On the evening of April twenty-ninth, when he stopped to fill up the car, Schleifer went into the empty convenience store and bought a frozen Swiss roll and a card. Aviva was still in her year of mourning over her parents, which absolved him from the need to organize a party or even make reservations at a restaurant. She’d loved her parents dearly. So had he. They were standup people, people from the pre-scum era, and they’d really loved each other. Aviva told him once that they’d never celebrated birthdays when she was growing up, and that’s why she’d always felt deprived. Her dad used to say, “What would you prefer—one day with parties and lots of attention, or for us to love you year-round?” Every time her dad said that, little Aviva had felt stupid and guilty. But when she grew up, her therapist explained that the need to celebrate birthdays was universal and ingrained, like needing sleep or food, and that she shouldn’t feel bad about never forgiving her parents for it.

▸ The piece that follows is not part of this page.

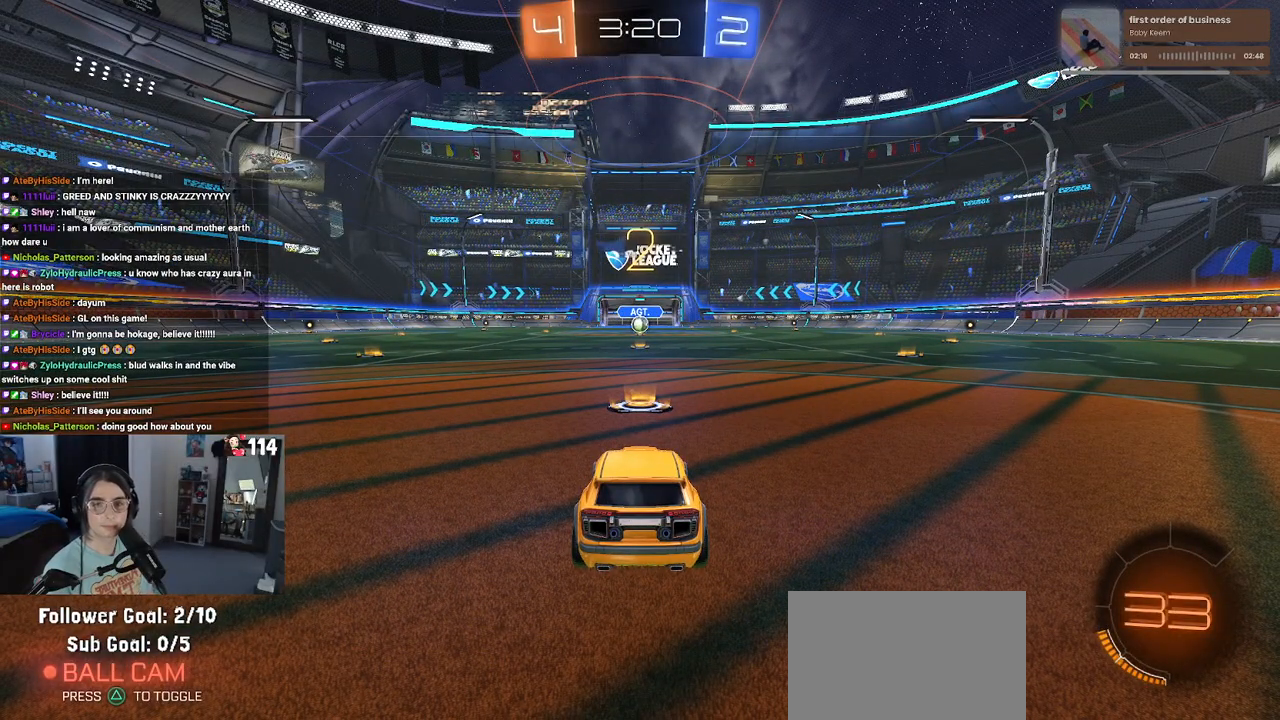
{"buttons": ["R2"], "left_stick": "center", "right_stick": "center", "events": []}
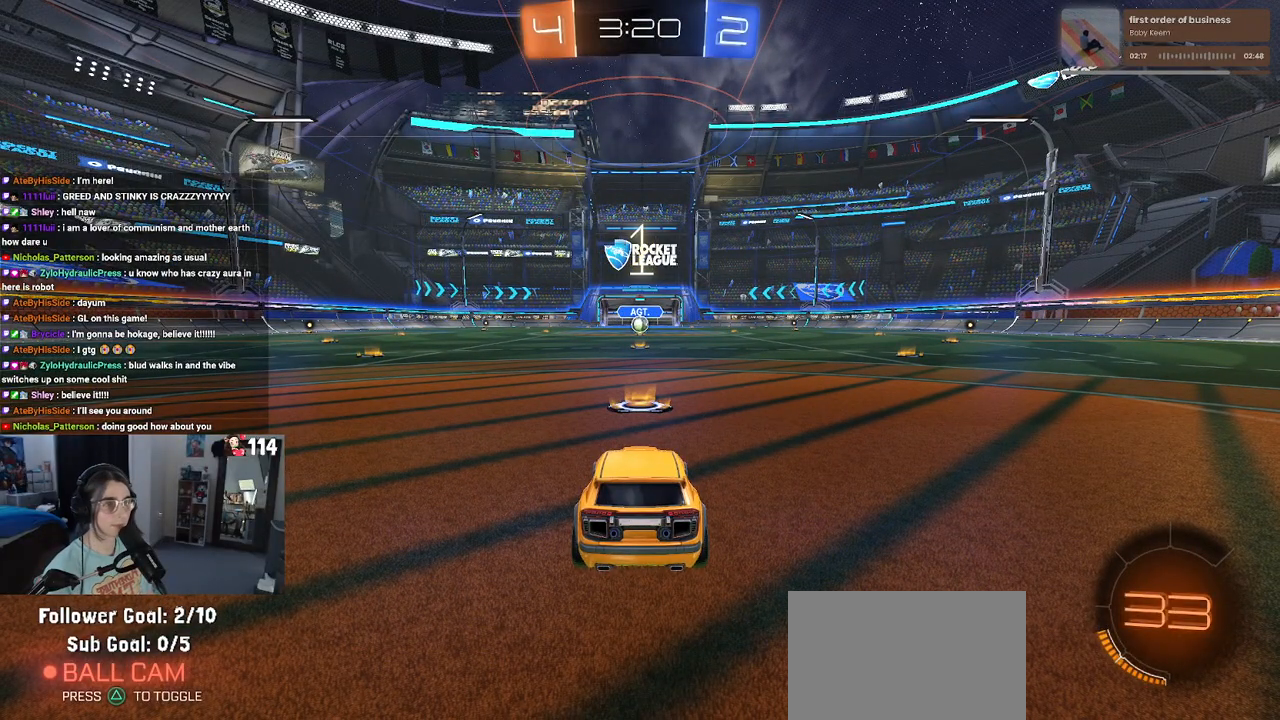
{"buttons": ["R1", "R2"], "left_stick": "center", "right_stick": "center", "events": [[300, "R1", "down"]]}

The birthday card Schleifer bought had a picture of a shooting star, and underneath it said in gold letters, “Make a wish.” He added in his lopsided handwriting: “For the woman who has (almost) everything.” Aviva found the gilded card and the Swiss roll with a lit candle on the kitchen table on the morning of her birthday, and right on cue, exactly as she and Shleifer were biting into the cake, a news flash on the radio reported that the asteroid called “Aviva” would reach Earth in less than twenty-four hours. Schleifer sipped his coffee and waited patiently. The first two times they said the name of the asteroid, Aviva didn’t seem to make the connection. But when the newscaster relayed predictions of tens of millions of casualties from “Aviva” and then outlined various catastrophic scenarios, she looked at the shooting star on the birthday card again and a faint smile came to her lips. “You nutcase,” she said in a shaky voice, and put her warm hand on the hairy back of his neck, “you really shouldn’t have.” Instead of answering, Schleifer shut his eyes and submitted, like a cat, to the touch of her hand.